Notable in public discourse over the past few months was the uncertainty about whether the masses would finally benefit from the imminent changing of the guard in government.

Some of my uncertainty stems from how leaders manage and perhaps prioritise stakeholders and the role of education in embedding norms for individual economic progress.

In particular, let us consider three groups – our local elite, including senior management in business and government; in broad terms, our local people; and international corporates in Western and Brics nations.

I propose that we need a bold and astute leader who can manage all three groups to benefit South Africans.

In other words, we hope that our leader will establish ways to sway elites to prioritise the people of South Africa, which may be a difficult task considering that we are dealing with borrowed norms of behaviour.

I will highlight a few sources of my uncertainty about whether the masses will benefit, despite the coming change in government leadership.

For an African example, let’s look at Nigeria and Tanzania.

It is possible for a country to increase its wealth, as indicated by gross domestic product (GDP) per capita, but retain its stubborn inequality.

For example, the GDP per capita of Nigeria through its oil exports skyrocketed from the mid 1970s to the mid 1980s, but living conditions for the majority remained on par with those of poorer, non-oil exporting countries such as Tanzania.

Facilitators – for example, a major bank or multinational enterprise – with the help of local elites, appear to play a significant role in diverting large amounts of capital away from public benefit to instead reach capital interests in the West and Brics.

Local elites’ vulnerabilities may be traced to a background of poverty.

But I suspect that this may be simplistic.

What has changed in the norms of once poor individuals who survived as a collective?
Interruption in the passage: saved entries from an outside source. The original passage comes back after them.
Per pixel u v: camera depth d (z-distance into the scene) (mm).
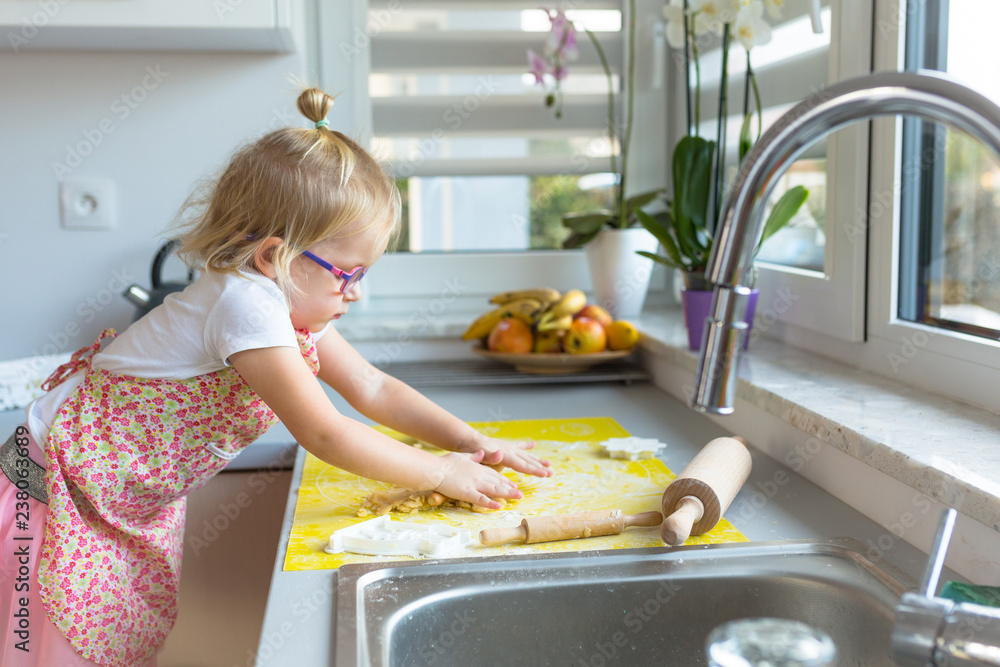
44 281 1683
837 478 918
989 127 496
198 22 1410
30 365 1399
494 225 1958
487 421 1276
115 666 970
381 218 969
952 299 1058
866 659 671
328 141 956
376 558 774
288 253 923
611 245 1730
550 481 992
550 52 1752
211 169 1678
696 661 726
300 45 1644
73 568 931
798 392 1054
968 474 705
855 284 1186
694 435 1192
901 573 698
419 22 1855
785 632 439
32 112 1640
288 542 814
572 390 1516
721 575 727
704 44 1777
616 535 821
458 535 804
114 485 974
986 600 587
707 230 1530
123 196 1676
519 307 1568
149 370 962
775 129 555
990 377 938
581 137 1938
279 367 901
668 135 1968
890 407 967
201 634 1262
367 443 916
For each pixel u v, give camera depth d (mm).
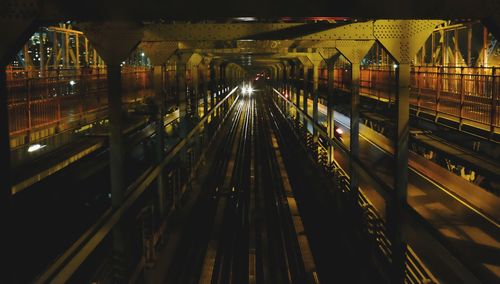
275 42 9688
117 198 5707
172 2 3674
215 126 23750
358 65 8805
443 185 10781
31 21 3139
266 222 10109
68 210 6918
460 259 3832
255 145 21188
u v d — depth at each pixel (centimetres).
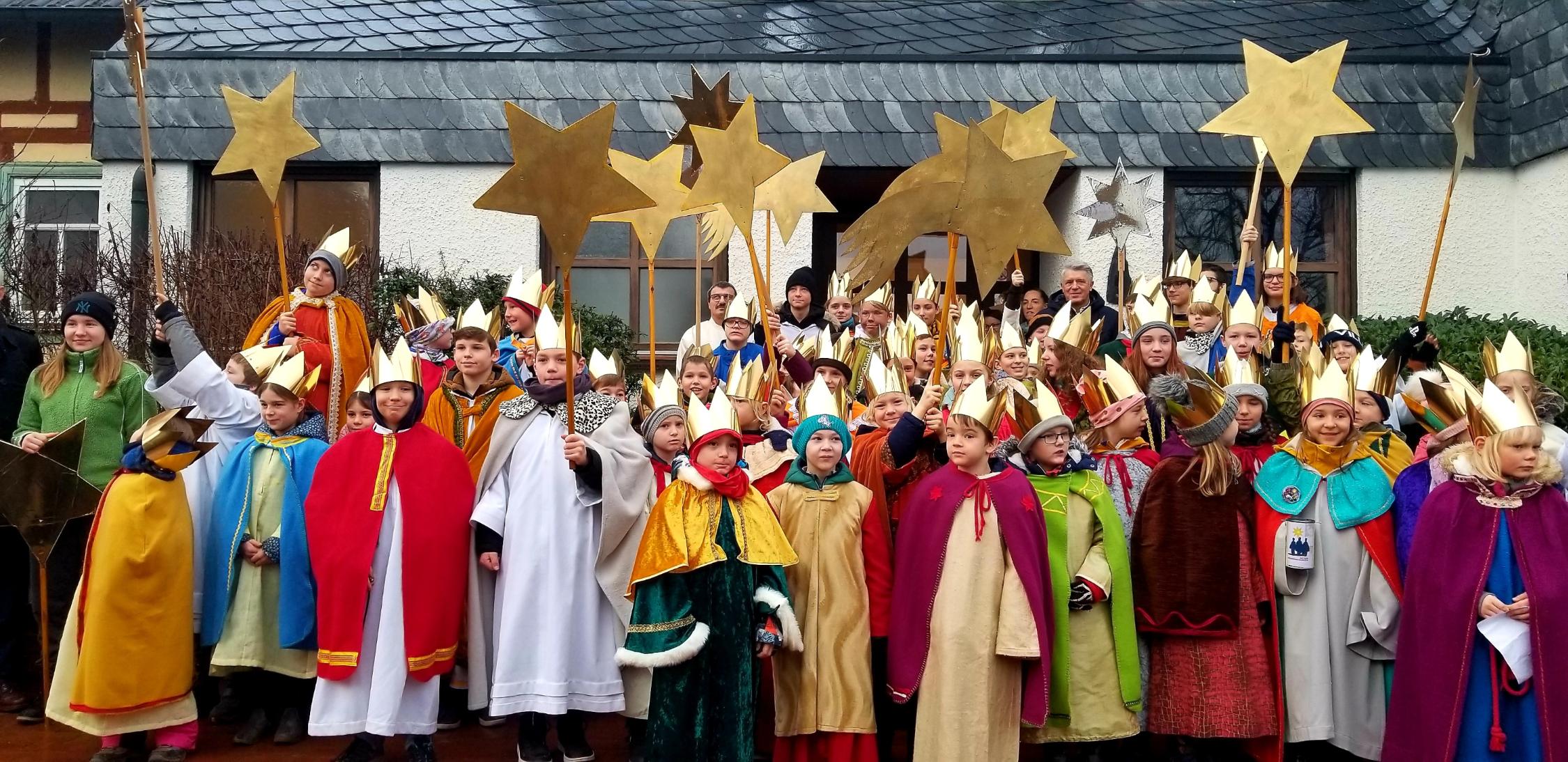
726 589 491
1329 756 548
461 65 1135
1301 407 561
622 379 599
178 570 536
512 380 574
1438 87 1139
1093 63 1151
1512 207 1124
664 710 483
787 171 728
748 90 1138
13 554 621
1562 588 480
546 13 1235
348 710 509
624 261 1150
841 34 1215
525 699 513
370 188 1141
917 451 536
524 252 1120
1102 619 513
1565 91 1064
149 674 523
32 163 1386
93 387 613
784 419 631
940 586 501
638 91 1133
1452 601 489
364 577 513
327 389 671
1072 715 506
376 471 525
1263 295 852
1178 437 538
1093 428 559
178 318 575
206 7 1199
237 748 556
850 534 514
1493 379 580
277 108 655
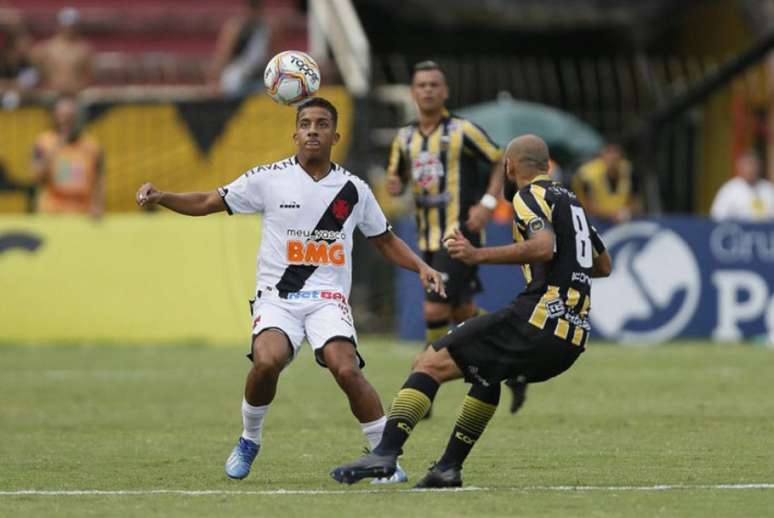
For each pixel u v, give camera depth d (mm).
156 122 72500
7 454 32219
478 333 26328
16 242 62844
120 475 28984
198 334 62312
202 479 28406
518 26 93750
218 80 78062
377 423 27141
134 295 62594
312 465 30391
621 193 65000
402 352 58125
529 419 38375
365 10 91750
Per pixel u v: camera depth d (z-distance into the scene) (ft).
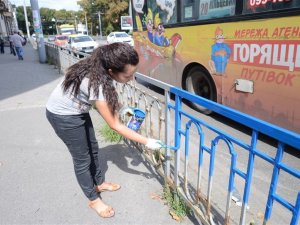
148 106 9.97
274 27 11.25
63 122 7.30
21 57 52.08
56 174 10.64
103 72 6.47
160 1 19.75
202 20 15.65
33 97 22.45
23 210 8.71
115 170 10.73
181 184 8.76
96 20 221.05
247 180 5.55
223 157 11.75
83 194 9.42
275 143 12.91
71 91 6.88
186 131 7.43
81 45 67.56
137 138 7.16
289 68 10.94
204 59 16.14
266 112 12.42
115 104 6.68
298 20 10.27
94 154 8.93
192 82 18.31
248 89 13.20
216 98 15.89
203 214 7.38
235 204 8.55
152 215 8.31
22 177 10.51
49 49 45.50
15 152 12.59
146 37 22.89
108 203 8.89
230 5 13.51
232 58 13.91
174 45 18.93
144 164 11.15
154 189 9.52
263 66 12.12
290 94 11.12
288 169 4.56
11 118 17.33
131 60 6.30
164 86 8.07
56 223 8.15
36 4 43.52
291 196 9.30
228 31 13.87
As an educator, I often reflect on the role of education in altering the norms of local elites.

The brilliant minds of our elites, and their educators, may come into doubt considering their often uncritical application of so-called universal norms for attaining economic success as individuals, organisations and societies, despite large differences in socioeconomic contexts.

For example, up and coming elites exit our education system and are attracted into a job market with entrenched norms about how to attain material success.

Youngsters trained to enter capital markets are easily seduced and willing to take on the role of facilitators representing capital interests located in either Brics or Western power blocs.

For example, a youngster with a cum laude in finance may use his skills to design the financing of taxis in South Africa.

An aspiring taxi entrepreneur purchases his first vehicle by borrowing money from the bank.

His original capital loan of R300 000 can easily reach R1m of total debt and, if he cannot pay, his vehicle can be repossessed and recycled to generate wealth via a similar scenario from another budding taxi entrepreneur.

What makes a youngster from a communal upbringing develop norms that this is the way the world works?

Why are our youngsters not motivated to use their sharp intellect to develop ways to solve local economic development challenges and still make profits for the stakeholders they represent?


For me, we need not look too far to solve the problem.

We need not blame Brics and Western power blocs for their role in unethical business behaviour here in Africa.

We need to look at the root of the vulnerabilities within our own elites in business and politics; vulnerabilities that, at the end of the day, continue to leave our local people without opportunities, which leads us to experience increases in per capita GDP, but retain persistent inequalities.

The problem is likely to continue if our education system continues to train our youngsters to join the ranks of facilitators of capital interests, according to unchallenged world views as to how monetary systems and capital markets ought to work.

Out of universities come brilliant young minds vying to enter a Goldman Sachs without questioning the material success philosophy of these large players.

Communal youngsters are processed through our education system to survive in the world, this time with a communal survivalist orientation displaced by an individualistic survivalist one.

This is why you can experience a banking elite developing in South Africa that can, in response to the plight of the poor, say: “F**k them, f**k them.”

Karl Marx and Adam Smith used their mental capacity to come up with two very different systems to progress the society they lived in.

Today, our thinkers simply copy a system without the tough analysis of our local context.

Of course, one’s own vulnerabilities and stakeholder influences continue to play a major role.

For example, if a leader were to be bold enough to implement particular solutions to favour local people, he or she would have to be astute enough to manage powerful stakeholders from Western and Brics power blocs who may not respect our sovereignty.

Look to Latin America and the assassinations of its leaders as examples of what happens if one does not cooperate with capital interests in power blocs.

For other examples that expose the roles of local elites, look to mining and how local elites behave when given the opportunity to manage the interests of local labour versus those of Western capital.

For another scenario, look to local manufacturing and how local elites behave when given the opportunity to develop local manufacturing enterprises versus the interests of Chinese locomotive manufacturers.

Notably, our youngsters may look to these elites as role models.

Astute leaders

It’s time to select astute leaders with the intellectual and emotional abilities to manage this complex terrain with the goal of decreasing inequality.

Our traditional view of business to improve society is to look to profitability, which can facilitate growth, and reduce unemployment and inequality.

What if we turned this on its head to instead make the primary target a decrease in inequality, which can facilitate individual profitability and quality of life, which can in turn be aggregated to firms and society.

For an example, look to the models of returns to labour versus returns to business owners among the firms of continental Europe.

For too long now, we have looked to English-speaking nations for exemplars of how to attain economic prosperity.

History will judge our leaders on the progress made in putting a dent in our high Gini coefficient.